Go through the entries below and copy every line that holds the word "auch".
*** EXERCISE DATA ***
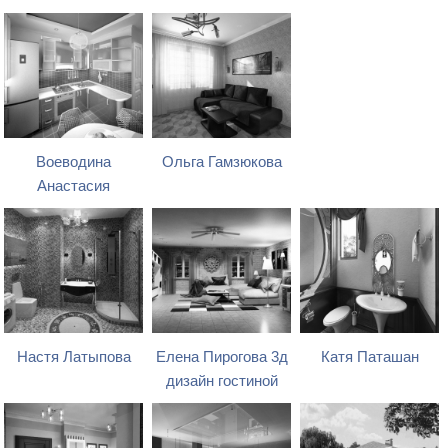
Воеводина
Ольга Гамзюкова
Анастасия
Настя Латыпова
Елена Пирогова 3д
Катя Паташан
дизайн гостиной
*** End of EXERCISE DATA ***
*** EXERCISE DATA ***
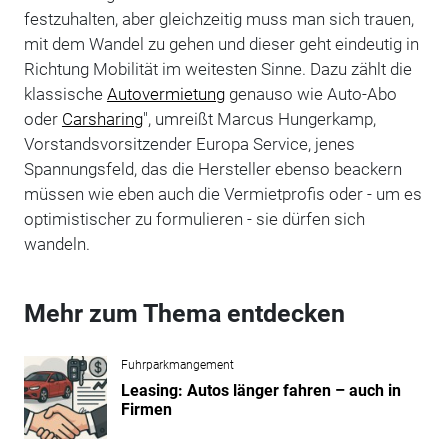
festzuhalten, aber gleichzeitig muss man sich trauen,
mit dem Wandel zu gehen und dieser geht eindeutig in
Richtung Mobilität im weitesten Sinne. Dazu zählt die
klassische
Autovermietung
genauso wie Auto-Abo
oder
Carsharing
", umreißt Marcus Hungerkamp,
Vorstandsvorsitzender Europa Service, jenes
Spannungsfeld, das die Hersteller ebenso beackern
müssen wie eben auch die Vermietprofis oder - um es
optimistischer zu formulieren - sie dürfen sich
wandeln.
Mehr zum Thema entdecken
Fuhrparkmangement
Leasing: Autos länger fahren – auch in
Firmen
*** End of EXERCISE DATA ***
*** EXERCISE DATA ***
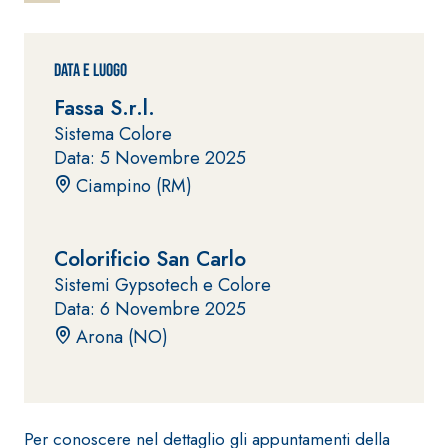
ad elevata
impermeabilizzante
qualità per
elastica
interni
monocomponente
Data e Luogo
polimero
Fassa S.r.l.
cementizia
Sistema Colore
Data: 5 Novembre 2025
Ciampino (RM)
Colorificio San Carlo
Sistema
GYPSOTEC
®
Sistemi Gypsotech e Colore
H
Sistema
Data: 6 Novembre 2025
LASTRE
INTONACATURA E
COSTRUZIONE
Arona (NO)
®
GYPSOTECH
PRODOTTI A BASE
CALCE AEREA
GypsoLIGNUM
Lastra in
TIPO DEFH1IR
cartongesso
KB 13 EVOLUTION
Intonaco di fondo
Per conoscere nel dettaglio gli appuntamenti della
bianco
*** End of EXERCISE DATA ***
◆ SOLUTION FOR THIS TASK
müssen wie eben auch die Vermietprofis oder - um es
Leasing: Autos länger fahren – auch in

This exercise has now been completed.